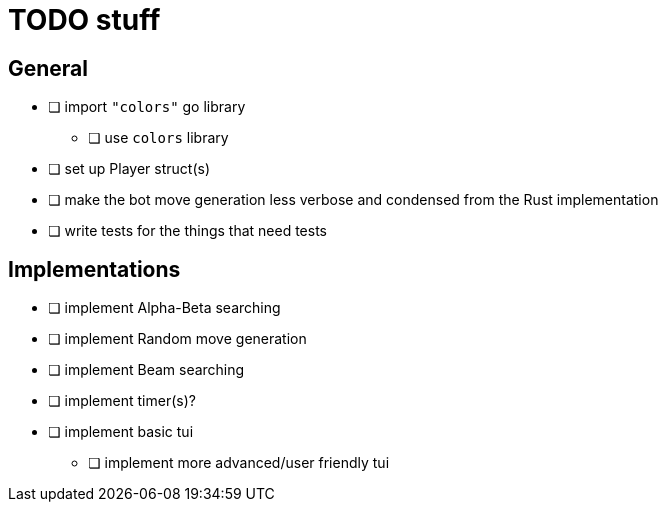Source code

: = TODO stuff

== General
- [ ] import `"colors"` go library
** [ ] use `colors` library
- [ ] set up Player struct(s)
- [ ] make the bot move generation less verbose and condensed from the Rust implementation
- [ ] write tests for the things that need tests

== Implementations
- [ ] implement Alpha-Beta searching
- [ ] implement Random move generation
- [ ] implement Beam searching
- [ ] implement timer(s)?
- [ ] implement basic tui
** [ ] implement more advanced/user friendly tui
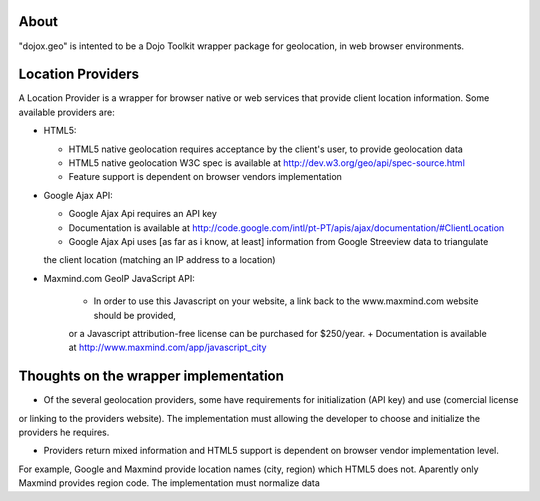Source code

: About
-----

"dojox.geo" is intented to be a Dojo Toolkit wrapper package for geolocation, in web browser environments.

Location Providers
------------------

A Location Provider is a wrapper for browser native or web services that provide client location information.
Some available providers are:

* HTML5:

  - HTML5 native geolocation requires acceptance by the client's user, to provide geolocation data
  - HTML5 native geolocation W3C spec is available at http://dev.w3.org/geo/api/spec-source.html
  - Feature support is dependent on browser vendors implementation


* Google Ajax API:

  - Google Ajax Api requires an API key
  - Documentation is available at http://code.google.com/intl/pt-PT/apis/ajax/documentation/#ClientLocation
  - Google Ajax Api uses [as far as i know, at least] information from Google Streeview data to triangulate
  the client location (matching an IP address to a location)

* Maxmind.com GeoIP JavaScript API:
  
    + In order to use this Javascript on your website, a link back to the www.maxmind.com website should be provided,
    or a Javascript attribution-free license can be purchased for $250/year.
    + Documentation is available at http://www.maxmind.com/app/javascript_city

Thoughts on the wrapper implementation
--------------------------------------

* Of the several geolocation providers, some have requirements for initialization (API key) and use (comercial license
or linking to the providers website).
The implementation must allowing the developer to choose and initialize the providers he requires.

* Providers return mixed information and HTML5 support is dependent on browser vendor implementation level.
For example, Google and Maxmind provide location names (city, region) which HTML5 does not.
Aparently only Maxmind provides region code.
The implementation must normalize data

::::::::

Work instructions: Give the lines again exactly, starting where the entries begin and stopping once the line with "Maxmind.com GeoIP JavaScript" is included; pictures are not copied.

Worked solution:
Source code

: = TODO stuff

== General
- [ ] import `"colors"` go library
** [ ] use `colors` library
- [ ] set up Player struct(s)
- [ ] make the bot move generation less verbose and condensed from the Rust implementation
- [ ] write tests for the things that need tests

== Implementations
- [ ] implement Alpha-Beta searching
- [ ] implement Random move generation
- [ ] implement Beam searching
- [ ] implement timer(s)?
- [ ] implement basic tui
** [ ] implement more advanced/user friendly tui
Source code

: About
-----

"dojox.geo" is intented to be a Dojo Toolkit wrapper package for geolocation, in web browser environments.

Location Providers
------------------

A Location Provider is a wrapper for browser native or web services that provide client location information.
Some available providers are:

* HTML5:

  - HTML5 native geolocation requires acceptance by the client's user, to provide geolocation data
  - HTML5 native geolocation W3C spec is available at http://dev.w3.org/geo/api/spec-source.html
  - Feature support is dependent on browser vendors implementation


* Google Ajax API:

  - Google Ajax Api requires an API key
  - Documentation is available at http://code.google.com/intl/pt-PT/apis/ajax/documentation/#ClientLocation
  - Google Ajax Api uses [as far as i know, at least] information from Google Streeview data to triangulate
  the client location (matching an IP address to a location)

* Maxmind.com GeoIP JavaScript API:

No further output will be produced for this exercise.